EXERCISE INSTRUCTIONS — Your output should be the entries below, exact in every detail.
——————
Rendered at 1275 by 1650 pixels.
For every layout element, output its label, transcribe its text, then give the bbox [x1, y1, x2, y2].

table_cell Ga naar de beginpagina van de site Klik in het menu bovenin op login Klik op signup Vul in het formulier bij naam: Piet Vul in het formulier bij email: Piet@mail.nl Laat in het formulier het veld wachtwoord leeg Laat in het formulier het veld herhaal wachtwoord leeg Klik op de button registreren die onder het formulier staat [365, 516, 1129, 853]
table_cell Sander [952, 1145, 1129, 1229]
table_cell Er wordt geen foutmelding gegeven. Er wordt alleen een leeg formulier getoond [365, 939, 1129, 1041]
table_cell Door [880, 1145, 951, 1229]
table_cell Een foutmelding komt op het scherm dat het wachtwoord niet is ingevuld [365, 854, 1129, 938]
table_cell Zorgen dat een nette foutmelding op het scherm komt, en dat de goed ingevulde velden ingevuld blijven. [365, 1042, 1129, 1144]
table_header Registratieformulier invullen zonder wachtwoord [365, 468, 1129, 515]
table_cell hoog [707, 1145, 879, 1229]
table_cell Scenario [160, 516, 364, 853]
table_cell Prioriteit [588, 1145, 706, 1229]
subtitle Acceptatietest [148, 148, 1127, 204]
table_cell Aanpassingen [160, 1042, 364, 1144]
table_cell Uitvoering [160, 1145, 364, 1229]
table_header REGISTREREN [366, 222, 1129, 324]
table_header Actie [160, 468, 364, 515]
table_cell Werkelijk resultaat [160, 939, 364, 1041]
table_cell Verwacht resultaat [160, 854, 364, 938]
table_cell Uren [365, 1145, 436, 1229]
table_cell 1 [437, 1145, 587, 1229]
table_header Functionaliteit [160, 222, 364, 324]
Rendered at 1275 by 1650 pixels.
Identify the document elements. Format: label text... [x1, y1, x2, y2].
——————
YOUR SOLUTION —
Rendered at 1275 by 1650 pixels.
For every layout element, output its label, transcribe its text, then give the bbox [x1, y1, x2, y2].

table_cell Ga naar de beginpagina van de site Klik in het menu bovenin op login Klik op signup Vul in het formulier bij naam: Piet Vul in het formulier bij email: Piet@mail.nl Laat in het formulier het veld wachtwoord leeg Laat in het formulier het veld herhaal wachtwoord leeg Klik op de button registreren die onder het formulier staat [365, 516, 1129, 853]
table_cell Sander [952, 1145, 1129, 1229]
table_cell Er wordt geen foutmelding gegeven. Er wordt alleen een leeg formulier getoond [365, 939, 1129, 1041]
table_cell Door [880, 1145, 951, 1229]
table_cell Een foutmelding komt op het scherm dat het wachtwoord niet is ingevuld [365, 854, 1129, 938]
table_cell Zorgen dat een nette foutmelding op het scherm komt, en dat de goed ingevulde velden ingevuld blijven. [365, 1042, 1129, 1144]
table_header Registratieformulier invullen zonder wachtwoord [365, 468, 1129, 515]
table_cell hoog [707, 1145, 879, 1229]
table_cell Scenario [160, 516, 364, 853]
table_cell Prioriteit [588, 1145, 706, 1229]
subtitle Acceptatietest [148, 148, 1127, 204]
table_cell Aanpassingen [160, 1042, 364, 1144]
table_cell Uitvoering [160, 1145, 364, 1229]
table_header REGISTREREN [366, 222, 1129, 324]
table_header Actie [160, 468, 364, 515]
table_cell Werkelijk resultaat [160, 939, 364, 1041]
table_cell Verwacht resultaat [160, 854, 364, 938]
table_cell Uren [365, 1145, 436, 1229]
table_cell 1 [437, 1145, 587, 1229]
table_header Functionaliteit [160, 222, 364, 324]
Rendered at 1275 by 1650 pixels.
Identify the document elements. Format: label text... [x1, y1, x2, y2].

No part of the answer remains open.